In addressing the “opposition clause”: The Sixth Circuit concluded Ms. Crawford didn’t “oppose” any discriminatory practice because she didn’t file any complaint herself, and because “opposition” requires “active, consistent” opposition activities. Merely responding to the HR employee’s questions, according to the Sixth Circuit, was not “opposition”, so the employer was free to take adverse or retaliatory action against Ms. Crawford. The US Supreme Court rejected this reasoning, as I will discuss below.
The Sixth Circuit also addressed the “participation clause” and concluded Ms. Crawford had no protection against retaliation because she had not “participated” in any complaint proceeding under Title VII. The US Supreme Court did not address this ruling.
The US Supreme Court rejected the Sixth Circuit’s reasoning on the “opposition clause” and reinstated Ms. Crawford’s case. The US Supreme Court said the word “oppose” in Title VII should be given its “ordinary meaning”, in part based on a dictionary definition, to “resist or antagonize”, or to “contend against; to confront; resist; withstand”.

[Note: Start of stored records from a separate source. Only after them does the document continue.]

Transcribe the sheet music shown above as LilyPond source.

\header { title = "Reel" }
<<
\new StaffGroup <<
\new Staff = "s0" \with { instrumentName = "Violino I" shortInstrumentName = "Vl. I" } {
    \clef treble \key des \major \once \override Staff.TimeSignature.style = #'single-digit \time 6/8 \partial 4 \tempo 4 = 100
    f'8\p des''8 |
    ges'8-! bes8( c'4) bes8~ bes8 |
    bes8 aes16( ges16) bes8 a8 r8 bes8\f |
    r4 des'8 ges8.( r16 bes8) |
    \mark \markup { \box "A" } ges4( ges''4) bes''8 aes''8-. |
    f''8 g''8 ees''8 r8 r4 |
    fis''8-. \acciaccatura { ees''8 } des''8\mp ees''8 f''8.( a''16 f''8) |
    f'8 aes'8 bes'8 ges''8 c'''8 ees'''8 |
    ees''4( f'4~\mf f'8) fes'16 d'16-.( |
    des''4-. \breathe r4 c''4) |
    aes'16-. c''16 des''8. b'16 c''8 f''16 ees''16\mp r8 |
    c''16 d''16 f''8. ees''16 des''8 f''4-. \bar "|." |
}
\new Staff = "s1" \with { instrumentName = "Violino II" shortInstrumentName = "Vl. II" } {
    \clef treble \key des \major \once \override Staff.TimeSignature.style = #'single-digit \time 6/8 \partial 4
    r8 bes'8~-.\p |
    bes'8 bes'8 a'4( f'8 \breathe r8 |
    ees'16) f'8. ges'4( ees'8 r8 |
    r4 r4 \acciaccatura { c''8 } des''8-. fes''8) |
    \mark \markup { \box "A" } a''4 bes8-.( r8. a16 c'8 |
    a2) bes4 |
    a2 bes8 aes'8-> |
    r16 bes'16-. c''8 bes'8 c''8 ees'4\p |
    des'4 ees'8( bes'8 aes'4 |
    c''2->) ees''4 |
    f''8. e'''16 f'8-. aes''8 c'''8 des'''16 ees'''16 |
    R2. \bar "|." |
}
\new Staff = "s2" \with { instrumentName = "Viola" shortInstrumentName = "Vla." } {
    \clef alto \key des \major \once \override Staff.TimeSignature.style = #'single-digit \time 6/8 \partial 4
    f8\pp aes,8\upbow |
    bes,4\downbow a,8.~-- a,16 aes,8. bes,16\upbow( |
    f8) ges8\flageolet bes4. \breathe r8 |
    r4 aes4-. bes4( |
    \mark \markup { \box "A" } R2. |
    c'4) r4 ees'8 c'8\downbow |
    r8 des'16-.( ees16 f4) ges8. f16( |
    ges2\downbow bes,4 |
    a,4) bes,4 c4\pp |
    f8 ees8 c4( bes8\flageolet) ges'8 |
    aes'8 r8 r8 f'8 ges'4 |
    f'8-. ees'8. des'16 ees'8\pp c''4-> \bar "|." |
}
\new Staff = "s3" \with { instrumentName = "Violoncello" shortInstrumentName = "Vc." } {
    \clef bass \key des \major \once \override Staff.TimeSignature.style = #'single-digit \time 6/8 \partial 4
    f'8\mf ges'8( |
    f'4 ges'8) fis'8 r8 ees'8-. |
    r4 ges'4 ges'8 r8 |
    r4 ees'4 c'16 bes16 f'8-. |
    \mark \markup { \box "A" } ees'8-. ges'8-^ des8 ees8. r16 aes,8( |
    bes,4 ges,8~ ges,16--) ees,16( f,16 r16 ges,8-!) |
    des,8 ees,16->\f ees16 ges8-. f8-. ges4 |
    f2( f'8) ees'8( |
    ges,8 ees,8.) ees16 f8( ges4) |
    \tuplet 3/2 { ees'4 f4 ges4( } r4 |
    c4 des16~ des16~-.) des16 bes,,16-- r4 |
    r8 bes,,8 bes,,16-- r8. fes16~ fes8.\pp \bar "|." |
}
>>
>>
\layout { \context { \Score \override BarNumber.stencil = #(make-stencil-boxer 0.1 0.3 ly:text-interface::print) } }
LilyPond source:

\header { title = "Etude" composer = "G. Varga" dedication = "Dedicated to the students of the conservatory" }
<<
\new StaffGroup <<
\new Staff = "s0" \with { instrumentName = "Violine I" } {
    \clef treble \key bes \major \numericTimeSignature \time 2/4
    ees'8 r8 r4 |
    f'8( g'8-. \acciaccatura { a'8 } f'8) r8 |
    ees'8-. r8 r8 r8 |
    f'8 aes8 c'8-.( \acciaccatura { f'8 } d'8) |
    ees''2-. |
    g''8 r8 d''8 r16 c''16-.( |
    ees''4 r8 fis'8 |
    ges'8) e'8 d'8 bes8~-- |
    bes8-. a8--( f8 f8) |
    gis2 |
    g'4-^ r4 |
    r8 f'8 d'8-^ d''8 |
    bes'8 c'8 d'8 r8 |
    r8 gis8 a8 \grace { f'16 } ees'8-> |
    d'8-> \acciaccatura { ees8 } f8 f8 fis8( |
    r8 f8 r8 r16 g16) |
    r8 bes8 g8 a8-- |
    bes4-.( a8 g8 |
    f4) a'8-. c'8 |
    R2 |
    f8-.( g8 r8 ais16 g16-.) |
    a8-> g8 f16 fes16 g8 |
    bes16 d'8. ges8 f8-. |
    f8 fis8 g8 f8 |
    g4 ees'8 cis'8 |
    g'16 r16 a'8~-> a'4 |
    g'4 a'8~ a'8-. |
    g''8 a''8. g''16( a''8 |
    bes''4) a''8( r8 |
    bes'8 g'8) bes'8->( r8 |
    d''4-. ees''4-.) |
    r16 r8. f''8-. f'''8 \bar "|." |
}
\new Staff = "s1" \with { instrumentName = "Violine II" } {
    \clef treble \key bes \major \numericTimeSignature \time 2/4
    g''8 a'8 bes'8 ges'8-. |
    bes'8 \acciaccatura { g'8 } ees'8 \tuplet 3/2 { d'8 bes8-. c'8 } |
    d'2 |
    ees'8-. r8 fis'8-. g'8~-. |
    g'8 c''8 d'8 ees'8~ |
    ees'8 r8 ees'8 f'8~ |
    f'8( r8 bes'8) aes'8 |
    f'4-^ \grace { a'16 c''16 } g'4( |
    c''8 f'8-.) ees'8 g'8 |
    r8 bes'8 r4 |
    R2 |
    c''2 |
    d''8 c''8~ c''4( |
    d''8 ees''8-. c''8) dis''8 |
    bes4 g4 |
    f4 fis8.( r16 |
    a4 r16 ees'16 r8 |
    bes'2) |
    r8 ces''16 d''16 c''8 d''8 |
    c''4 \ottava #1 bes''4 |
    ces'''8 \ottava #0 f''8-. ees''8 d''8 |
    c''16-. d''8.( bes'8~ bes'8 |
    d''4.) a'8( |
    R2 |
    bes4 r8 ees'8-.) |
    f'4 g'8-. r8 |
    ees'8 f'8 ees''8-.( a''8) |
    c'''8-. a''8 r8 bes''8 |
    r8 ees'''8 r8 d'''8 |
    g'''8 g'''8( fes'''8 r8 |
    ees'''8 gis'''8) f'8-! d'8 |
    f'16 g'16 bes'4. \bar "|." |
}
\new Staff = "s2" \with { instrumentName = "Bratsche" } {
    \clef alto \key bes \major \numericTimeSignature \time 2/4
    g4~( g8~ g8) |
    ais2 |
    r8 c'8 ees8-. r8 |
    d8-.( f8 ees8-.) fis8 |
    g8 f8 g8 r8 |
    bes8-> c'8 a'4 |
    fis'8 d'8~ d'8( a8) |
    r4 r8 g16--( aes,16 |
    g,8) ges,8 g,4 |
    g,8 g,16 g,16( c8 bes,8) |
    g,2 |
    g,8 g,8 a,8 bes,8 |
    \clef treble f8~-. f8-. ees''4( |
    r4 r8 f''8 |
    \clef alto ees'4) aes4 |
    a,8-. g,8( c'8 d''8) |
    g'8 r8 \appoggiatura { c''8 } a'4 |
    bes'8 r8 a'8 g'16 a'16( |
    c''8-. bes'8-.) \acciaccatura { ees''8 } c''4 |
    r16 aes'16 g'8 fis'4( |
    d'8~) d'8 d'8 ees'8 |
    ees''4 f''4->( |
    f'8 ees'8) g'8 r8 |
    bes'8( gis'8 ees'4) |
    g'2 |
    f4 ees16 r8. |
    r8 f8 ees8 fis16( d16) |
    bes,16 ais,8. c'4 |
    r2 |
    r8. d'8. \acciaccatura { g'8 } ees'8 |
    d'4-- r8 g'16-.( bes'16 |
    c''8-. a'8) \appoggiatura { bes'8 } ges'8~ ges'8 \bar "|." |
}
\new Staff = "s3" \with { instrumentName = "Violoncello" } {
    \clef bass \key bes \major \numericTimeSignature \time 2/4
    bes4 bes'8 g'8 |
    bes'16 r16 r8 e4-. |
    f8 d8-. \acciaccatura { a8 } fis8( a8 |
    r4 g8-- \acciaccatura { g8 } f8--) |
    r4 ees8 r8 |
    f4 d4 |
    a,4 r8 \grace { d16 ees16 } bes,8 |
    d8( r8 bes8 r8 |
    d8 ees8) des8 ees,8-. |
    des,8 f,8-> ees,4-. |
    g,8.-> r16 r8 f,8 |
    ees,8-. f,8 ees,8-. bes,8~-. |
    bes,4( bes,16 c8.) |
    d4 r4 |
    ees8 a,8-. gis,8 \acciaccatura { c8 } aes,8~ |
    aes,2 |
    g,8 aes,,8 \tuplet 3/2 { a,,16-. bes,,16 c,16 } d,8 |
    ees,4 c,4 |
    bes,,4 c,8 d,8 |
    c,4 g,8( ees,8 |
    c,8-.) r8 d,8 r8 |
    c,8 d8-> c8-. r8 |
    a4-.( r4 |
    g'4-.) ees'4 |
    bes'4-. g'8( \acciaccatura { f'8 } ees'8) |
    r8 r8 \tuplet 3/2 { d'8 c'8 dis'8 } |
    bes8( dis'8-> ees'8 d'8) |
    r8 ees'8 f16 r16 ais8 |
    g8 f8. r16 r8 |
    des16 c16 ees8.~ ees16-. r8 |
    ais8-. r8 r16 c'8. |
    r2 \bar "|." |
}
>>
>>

The US Supreme Court easily found that Ms. Crawford’s responses to the HR employee’s questions constituted “opposition” to Mr. Hughes’ sexually inappropriate behavior. There was “no reason to doubt” that a person can “oppose” by “responding to someone else’s question just as surely” as by “provoking the discussion”, and nothing in Title VII requires a “freakish rule” (“ouch!!” says the Sixth Circuit) protecting an employee who “reports discrimination on her own initiative but not one who reports the same discrimination in the same words when her boss asks a question”.
Because the US Supreme Court found Ms. Crawford’s case should be reinstated because she satisfied the “opposition clause,” the US Supreme Court did not address the question of whether her statements satisfied the “participation clause”.
Justices Alito and Thomas, in their opinion concurring in the result, agreed with the “primary” rationale in Justice Souter’s majority opinion, but were concerned that some of the language in the majority opinion (referencing part of a dictionary definition) could protect an employee who “silently” opposed discriminatory behavior. They thought there would have to be some public manifestation of the opposition, and they thought Ms. Crawford did so.